**Task brief:** Below are several entries. Transcribe exactly those lines that fall from the one with "nose: (605, 502)" through the one with "right front paw: (57, 755)", end lines included.

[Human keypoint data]
* * *

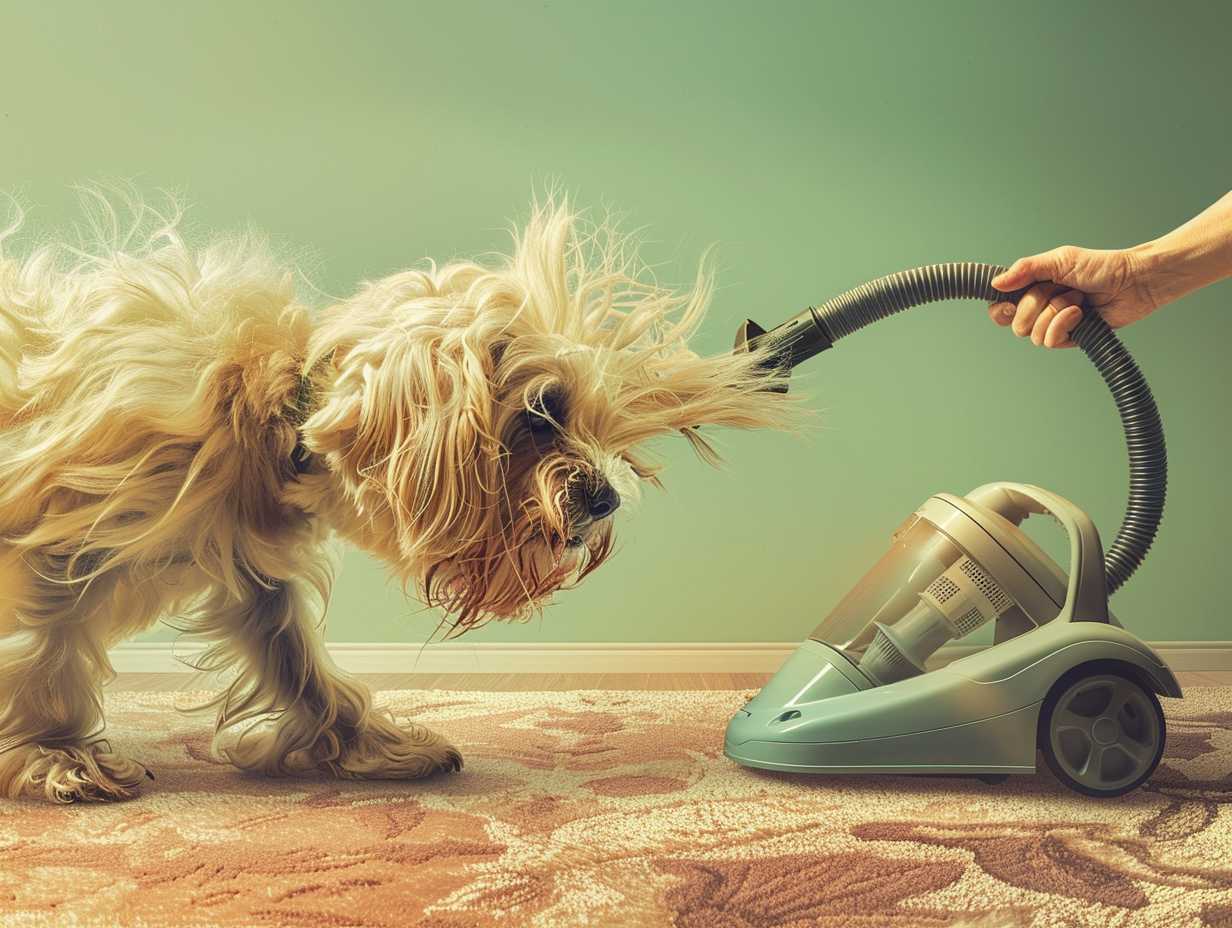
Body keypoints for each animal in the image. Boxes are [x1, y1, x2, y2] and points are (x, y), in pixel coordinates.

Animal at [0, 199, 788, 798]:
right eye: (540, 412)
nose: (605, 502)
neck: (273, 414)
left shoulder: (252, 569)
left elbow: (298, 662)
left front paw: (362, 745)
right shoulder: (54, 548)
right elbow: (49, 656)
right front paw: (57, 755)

* * *

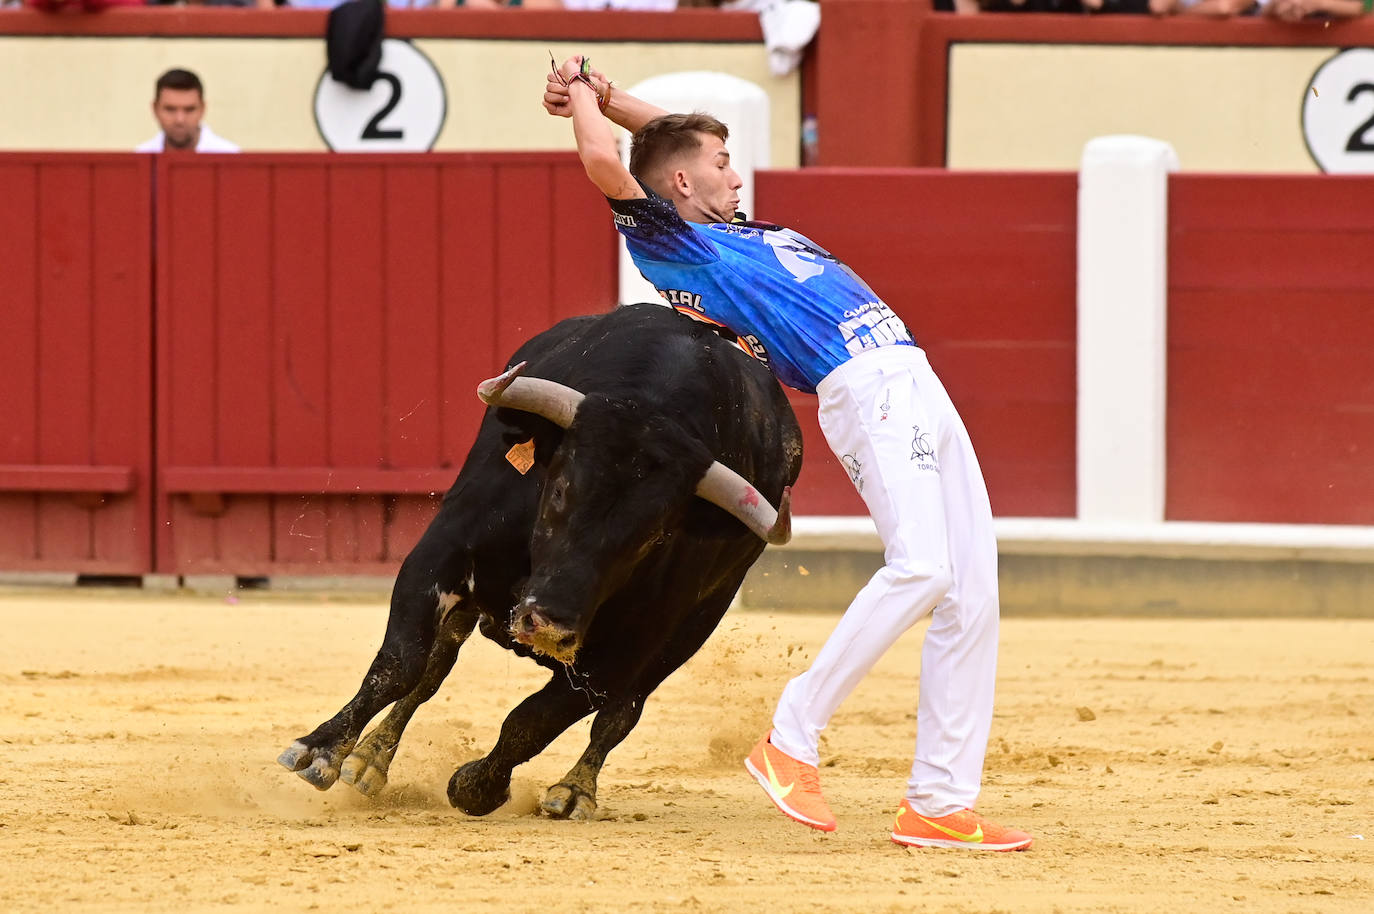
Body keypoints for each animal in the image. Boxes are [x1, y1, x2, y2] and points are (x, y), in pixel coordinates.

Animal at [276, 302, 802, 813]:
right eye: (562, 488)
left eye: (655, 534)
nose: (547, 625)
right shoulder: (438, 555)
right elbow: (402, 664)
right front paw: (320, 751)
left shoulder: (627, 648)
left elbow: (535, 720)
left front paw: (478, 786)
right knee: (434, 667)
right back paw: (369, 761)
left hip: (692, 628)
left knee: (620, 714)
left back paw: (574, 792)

* * *

**Response to this exercise:**
nose: (605, 502)
neck: (273, 414)
left shoulder: (252, 569)
left elbow: (298, 662)
left front paw: (362, 745)
right shoulder: (54, 548)
right elbow: (49, 656)
right front paw: (57, 755)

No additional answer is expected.